Commercial lighting design balances illuminance compliance with energy efficiency, glare control, and the brand or workplace experience the tenant wants. A 1990s office troffer plan no longer meets modern UGR (unified glare rating) expectations or the productivity literature on cooler 4000K task lighting balanced with warmer 3000K break-out zones. Retail wants tunable accent lighting to merchandise stock without colour shift. Hospitality wants warm, low-UGR circulation lighting with controllable dimming for the day-part. Millar Electrics designs commercial lighting layouts to AS/NZS 1680 illuminance targets, specifies controls appropriate to the site, and installs to the builder's programme.
Designing the layout
We design with Dialux or AGi32 — illuminance, uniformity, and glare modelling for every zone. The output is a luminaire schedule, a layout drawing, and a lux plot showing compliance with the relevant clause of AS/NZS 1680. Where the brief is design-led (retail, hospitality, showroom), we work with the interior designer's mood board and translate it into specifications that hit both the visual brief and the code.
Controls strategy
For larger or BMS-integrated sites we specify DALI-2 with addressable luminaires, daylight sensors at perimeter zones, occupancy sensors in store rooms and toilets, and time scheduling against trading hours. For smaller sites Casambi BLE mesh delivers most of the same outcomes without a wired controls bus. For simple zones, phase-cut trailing-edge dimming with PIR sensors does the job at lower cost. We match the protocol to the use case rather than over-specifying.
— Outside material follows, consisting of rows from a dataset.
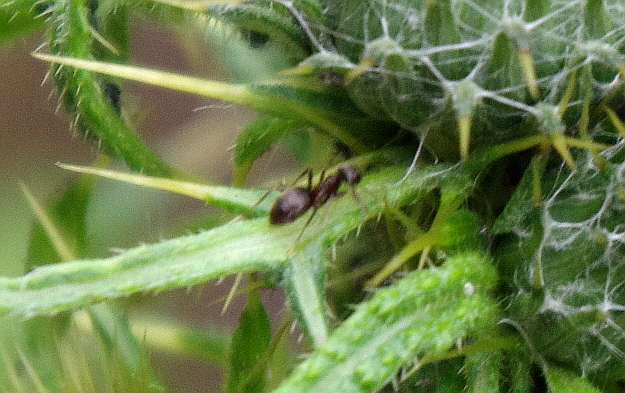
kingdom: Animalia
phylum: Arthropoda
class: Insecta
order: Hymenoptera
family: Formicidae
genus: Lasius
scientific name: Lasius
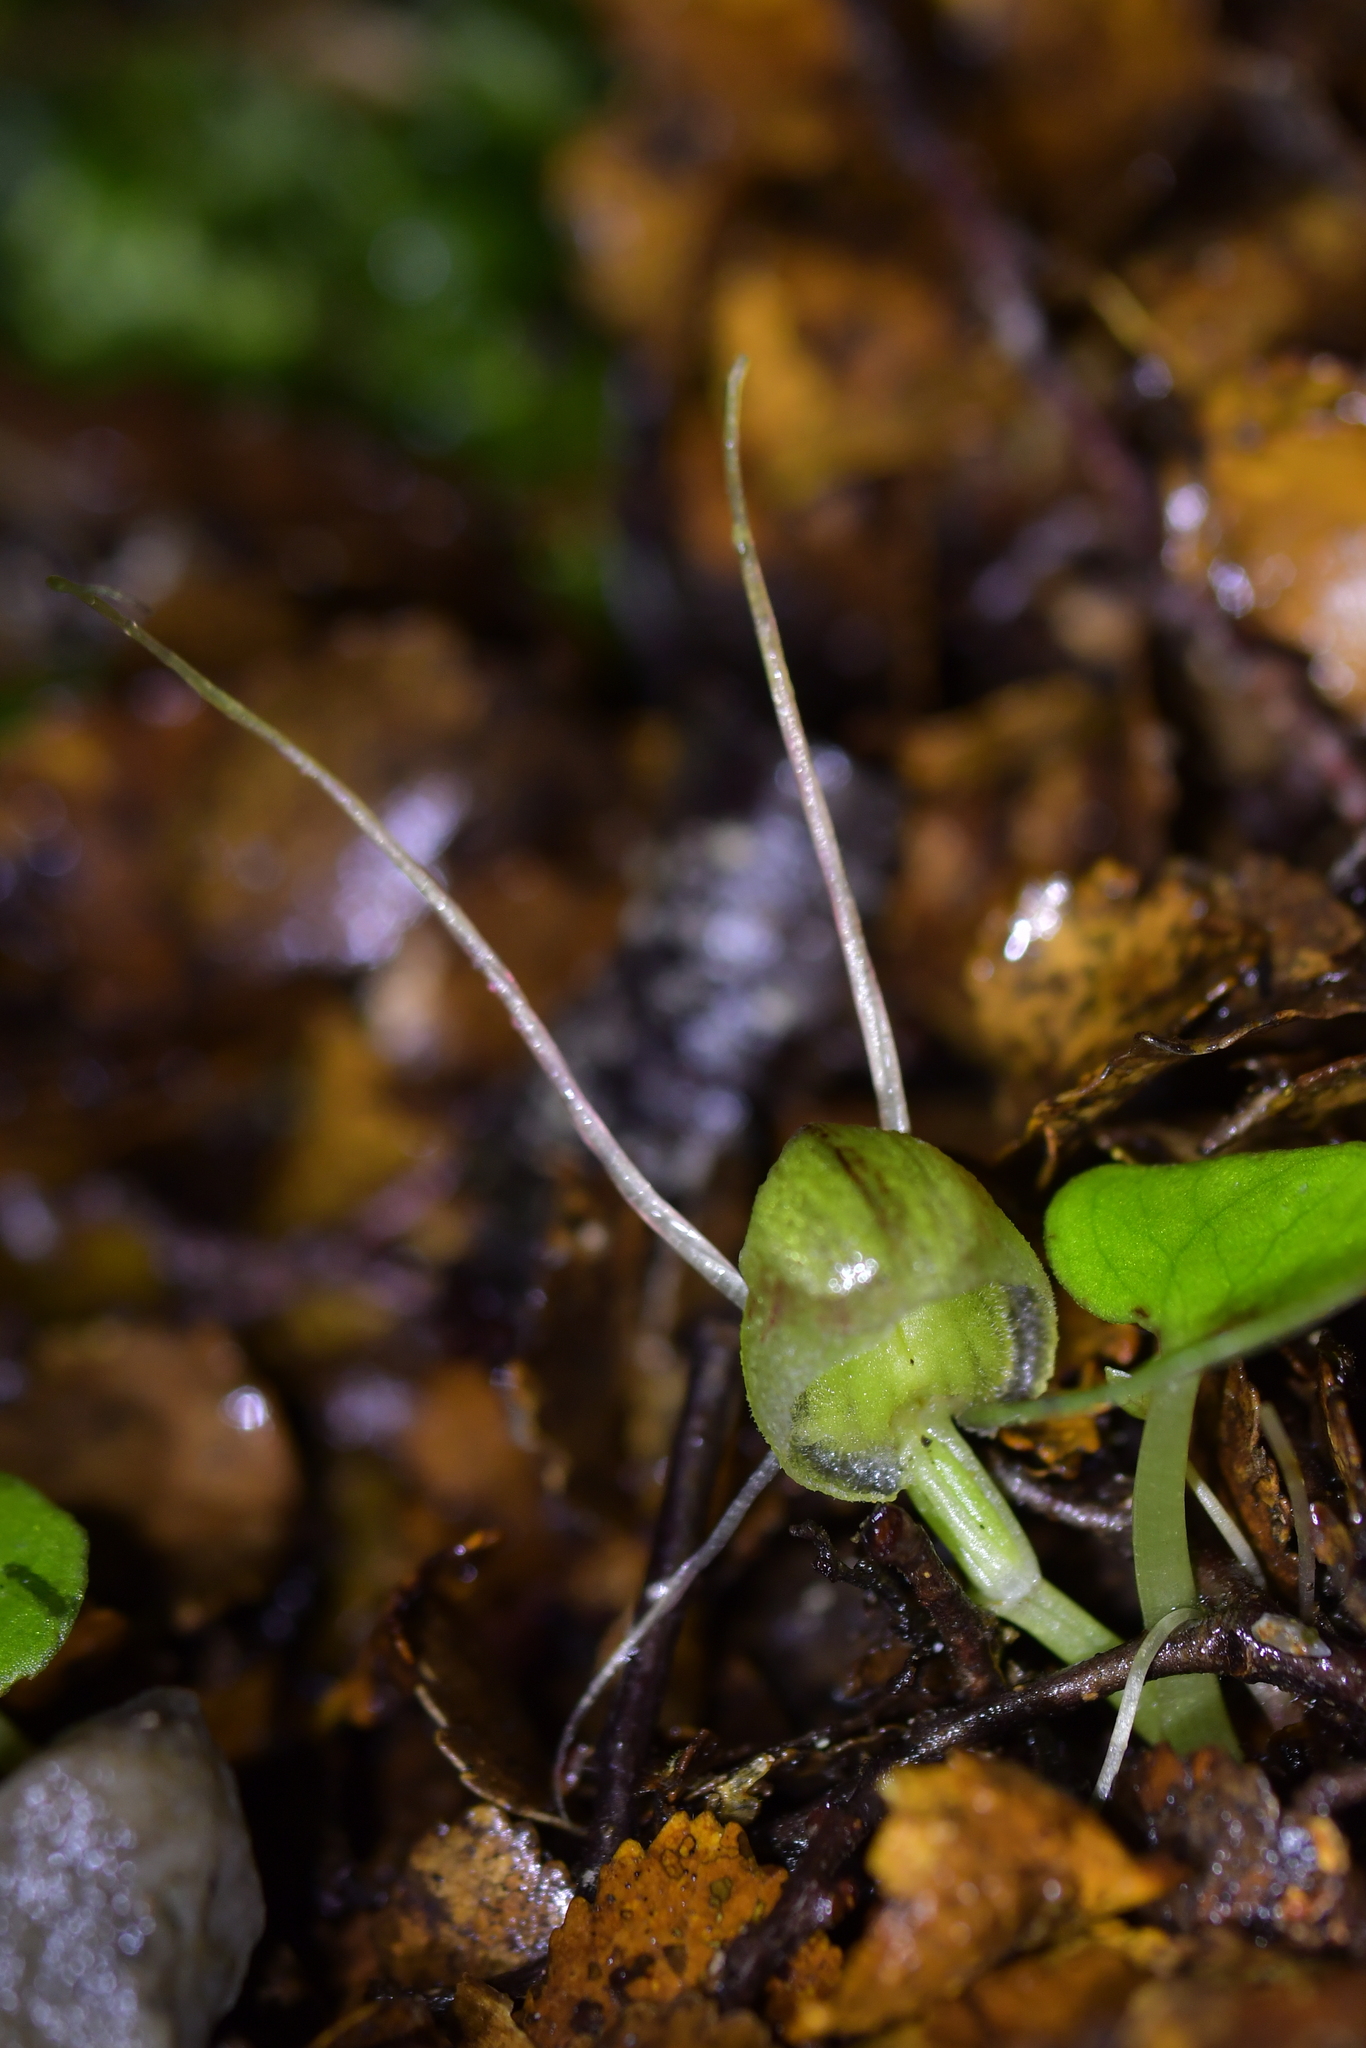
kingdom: Plantae
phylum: Tracheophyta
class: Liliopsida
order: Asparagales
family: Orchidaceae
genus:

Emergency and exit lighting
Most commercial premises require emergency escape lighting and exit signage to AS 2293. We design the layout, select luminaires (single-point self-contained or central-battery system), document the test regime, and certify on completion. Six-monthly function tests and annual full-duration tests are then handled under a maintenance contract, or scheduled separately.
Builder coordination
Lighting installation only goes well if the rough-in cabling is in before plastering, the ceiling cuts are in the right places, and fit-off happens after cabinetry. We attend site meetings, coordinate with the builder's programme, and keep written progress notes. For tenancy fit-outs we manage the interface with the fit-out company and any landlord requirements.